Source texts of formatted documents
=== Begin Enclosure ===
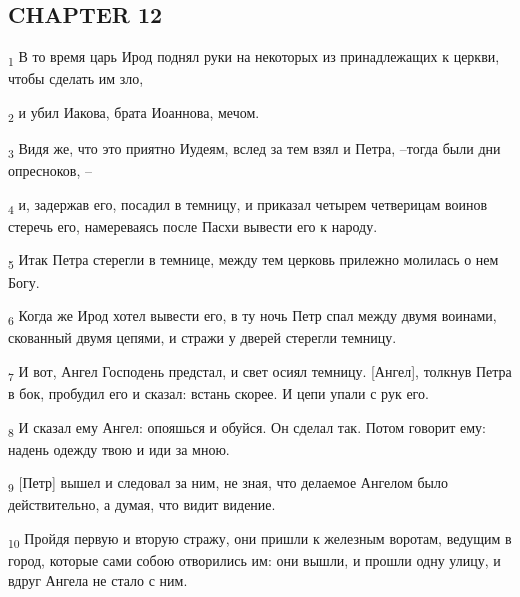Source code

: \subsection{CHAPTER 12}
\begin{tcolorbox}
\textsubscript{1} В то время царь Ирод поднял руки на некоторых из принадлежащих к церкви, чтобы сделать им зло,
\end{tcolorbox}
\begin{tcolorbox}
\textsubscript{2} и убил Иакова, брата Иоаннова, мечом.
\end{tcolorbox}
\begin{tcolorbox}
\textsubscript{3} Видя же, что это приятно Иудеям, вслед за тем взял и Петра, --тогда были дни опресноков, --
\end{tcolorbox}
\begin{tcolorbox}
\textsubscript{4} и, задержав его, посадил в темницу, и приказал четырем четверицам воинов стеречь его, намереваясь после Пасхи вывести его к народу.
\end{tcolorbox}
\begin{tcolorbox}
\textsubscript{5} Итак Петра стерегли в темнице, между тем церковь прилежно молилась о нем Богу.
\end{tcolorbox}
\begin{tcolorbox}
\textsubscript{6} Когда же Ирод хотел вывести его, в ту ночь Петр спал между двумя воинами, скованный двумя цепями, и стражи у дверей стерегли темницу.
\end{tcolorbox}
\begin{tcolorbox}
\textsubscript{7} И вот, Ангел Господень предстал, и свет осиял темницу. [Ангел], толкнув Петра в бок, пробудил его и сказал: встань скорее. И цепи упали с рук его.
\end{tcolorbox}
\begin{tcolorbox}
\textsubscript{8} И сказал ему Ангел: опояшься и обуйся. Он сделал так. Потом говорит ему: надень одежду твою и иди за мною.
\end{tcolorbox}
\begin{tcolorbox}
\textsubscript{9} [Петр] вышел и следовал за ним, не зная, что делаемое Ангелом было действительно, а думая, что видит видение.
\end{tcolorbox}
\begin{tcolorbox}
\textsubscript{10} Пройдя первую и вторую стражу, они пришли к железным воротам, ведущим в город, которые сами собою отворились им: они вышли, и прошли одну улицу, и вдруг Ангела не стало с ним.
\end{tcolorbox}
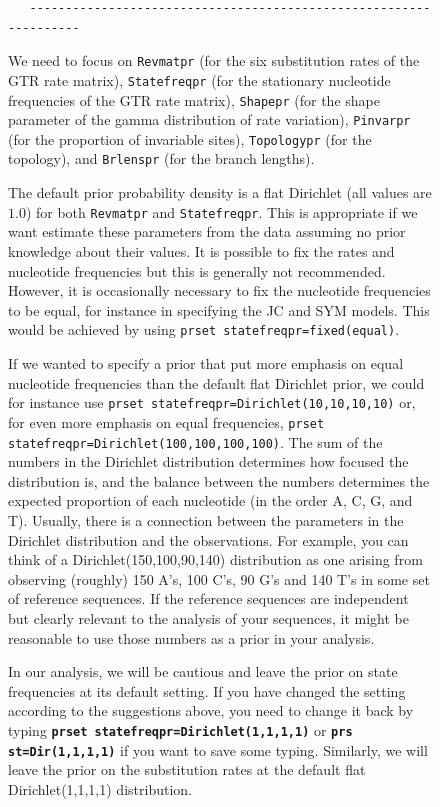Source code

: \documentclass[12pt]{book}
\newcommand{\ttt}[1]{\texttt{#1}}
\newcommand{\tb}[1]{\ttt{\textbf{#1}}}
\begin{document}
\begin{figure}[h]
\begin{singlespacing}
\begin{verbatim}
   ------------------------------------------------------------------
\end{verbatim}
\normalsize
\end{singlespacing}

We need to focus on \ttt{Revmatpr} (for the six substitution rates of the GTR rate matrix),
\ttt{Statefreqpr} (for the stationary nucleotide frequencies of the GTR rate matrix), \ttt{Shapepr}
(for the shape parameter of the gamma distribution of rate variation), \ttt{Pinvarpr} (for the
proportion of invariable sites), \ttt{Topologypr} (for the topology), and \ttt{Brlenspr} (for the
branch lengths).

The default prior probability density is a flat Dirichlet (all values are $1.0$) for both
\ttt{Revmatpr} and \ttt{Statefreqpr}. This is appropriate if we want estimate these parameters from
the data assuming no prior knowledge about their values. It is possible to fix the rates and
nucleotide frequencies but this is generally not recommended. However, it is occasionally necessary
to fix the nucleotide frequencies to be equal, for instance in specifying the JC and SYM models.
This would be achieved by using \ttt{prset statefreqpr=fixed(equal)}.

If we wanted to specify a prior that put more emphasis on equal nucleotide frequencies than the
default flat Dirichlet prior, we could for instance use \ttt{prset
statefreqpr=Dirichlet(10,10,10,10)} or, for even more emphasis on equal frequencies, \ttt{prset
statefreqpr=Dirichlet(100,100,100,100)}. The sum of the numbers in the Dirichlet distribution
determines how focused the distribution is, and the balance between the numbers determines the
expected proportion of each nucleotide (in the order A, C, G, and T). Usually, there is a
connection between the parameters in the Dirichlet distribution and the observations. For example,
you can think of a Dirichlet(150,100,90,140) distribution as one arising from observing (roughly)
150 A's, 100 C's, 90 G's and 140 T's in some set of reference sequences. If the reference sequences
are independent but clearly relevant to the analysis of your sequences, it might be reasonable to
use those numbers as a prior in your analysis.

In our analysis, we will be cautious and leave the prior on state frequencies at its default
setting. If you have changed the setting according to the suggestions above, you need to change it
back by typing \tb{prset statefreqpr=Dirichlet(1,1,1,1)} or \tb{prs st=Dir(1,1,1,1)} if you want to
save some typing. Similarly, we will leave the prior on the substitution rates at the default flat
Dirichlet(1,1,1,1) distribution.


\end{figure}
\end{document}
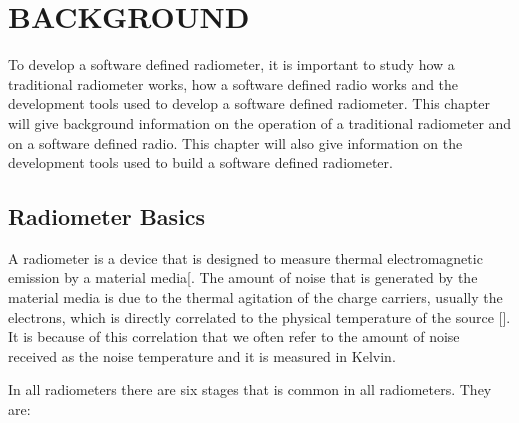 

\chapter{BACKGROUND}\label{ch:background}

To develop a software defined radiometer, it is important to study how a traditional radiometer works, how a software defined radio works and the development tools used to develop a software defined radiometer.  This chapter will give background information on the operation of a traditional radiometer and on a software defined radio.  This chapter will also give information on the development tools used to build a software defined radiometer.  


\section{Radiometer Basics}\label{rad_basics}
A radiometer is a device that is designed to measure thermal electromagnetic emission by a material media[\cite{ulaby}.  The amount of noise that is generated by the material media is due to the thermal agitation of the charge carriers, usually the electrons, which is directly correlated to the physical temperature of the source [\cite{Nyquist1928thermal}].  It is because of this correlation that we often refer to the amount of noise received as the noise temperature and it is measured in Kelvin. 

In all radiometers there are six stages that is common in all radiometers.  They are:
=== End Enclosure ===
=== Begin Enclosure ===
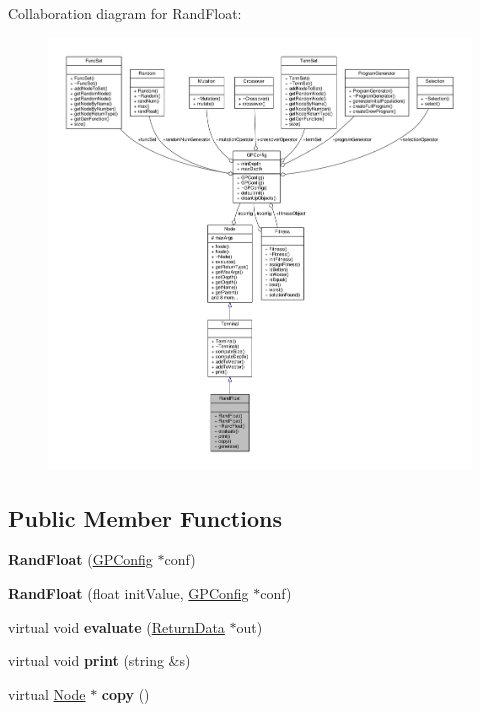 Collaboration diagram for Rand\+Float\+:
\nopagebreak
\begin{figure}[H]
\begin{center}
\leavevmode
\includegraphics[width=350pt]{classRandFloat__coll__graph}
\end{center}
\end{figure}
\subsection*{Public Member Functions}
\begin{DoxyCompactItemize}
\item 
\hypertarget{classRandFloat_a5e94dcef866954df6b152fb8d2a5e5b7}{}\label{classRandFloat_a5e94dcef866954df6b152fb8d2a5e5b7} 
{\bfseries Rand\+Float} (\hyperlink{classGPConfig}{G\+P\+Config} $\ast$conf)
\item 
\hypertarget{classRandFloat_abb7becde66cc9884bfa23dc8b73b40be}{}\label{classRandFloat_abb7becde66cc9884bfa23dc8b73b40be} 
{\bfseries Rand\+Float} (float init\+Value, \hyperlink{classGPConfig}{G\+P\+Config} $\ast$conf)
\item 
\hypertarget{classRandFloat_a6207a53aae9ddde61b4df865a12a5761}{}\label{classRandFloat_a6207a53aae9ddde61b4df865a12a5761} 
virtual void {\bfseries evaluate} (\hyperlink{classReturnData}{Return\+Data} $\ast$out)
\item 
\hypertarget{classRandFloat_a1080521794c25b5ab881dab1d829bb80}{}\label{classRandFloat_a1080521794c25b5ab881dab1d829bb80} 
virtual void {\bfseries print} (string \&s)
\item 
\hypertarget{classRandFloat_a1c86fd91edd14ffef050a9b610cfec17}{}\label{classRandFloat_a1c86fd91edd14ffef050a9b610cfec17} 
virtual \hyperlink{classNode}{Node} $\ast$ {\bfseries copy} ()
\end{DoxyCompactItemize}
=== End Enclosure ===
=== Begin Enclosure ===
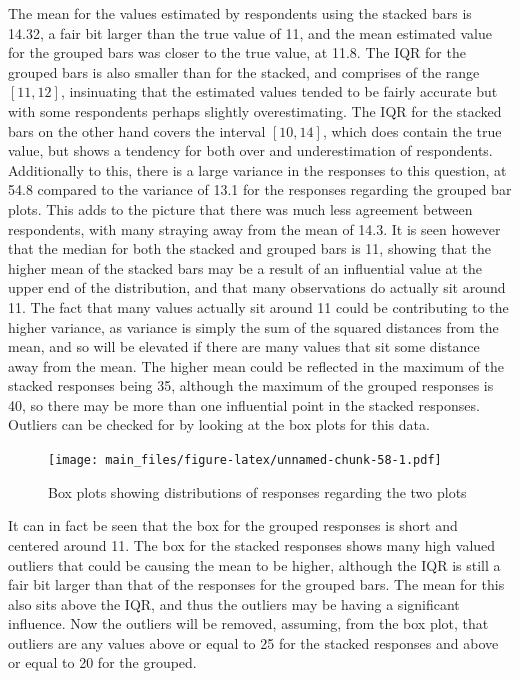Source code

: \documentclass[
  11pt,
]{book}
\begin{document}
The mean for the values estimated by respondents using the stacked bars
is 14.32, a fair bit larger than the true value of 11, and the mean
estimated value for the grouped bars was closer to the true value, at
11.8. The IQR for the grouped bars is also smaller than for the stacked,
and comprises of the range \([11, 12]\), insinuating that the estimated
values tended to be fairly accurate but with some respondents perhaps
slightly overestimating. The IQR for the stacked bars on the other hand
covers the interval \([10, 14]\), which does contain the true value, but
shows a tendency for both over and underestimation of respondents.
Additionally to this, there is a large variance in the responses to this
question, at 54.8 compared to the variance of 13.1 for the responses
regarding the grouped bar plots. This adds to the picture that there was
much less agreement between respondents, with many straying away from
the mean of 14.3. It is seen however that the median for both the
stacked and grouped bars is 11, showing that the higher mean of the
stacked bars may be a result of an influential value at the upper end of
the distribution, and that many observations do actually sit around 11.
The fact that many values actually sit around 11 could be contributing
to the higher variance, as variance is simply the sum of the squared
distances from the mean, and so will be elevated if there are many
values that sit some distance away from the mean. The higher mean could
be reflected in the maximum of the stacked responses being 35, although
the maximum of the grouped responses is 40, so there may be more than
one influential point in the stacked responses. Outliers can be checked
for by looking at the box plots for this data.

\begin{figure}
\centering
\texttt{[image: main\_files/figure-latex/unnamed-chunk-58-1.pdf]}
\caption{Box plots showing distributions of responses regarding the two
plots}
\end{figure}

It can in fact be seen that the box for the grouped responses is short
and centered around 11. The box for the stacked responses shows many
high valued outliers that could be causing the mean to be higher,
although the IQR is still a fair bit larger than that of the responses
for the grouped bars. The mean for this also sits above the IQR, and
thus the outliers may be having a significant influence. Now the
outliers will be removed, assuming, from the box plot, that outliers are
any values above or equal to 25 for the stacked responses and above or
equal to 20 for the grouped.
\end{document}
=== End Enclosure ===
JOB
Check each line of the data for the word "Dirichlet", then state only how many lines hold it.

TASK OUTPUT
8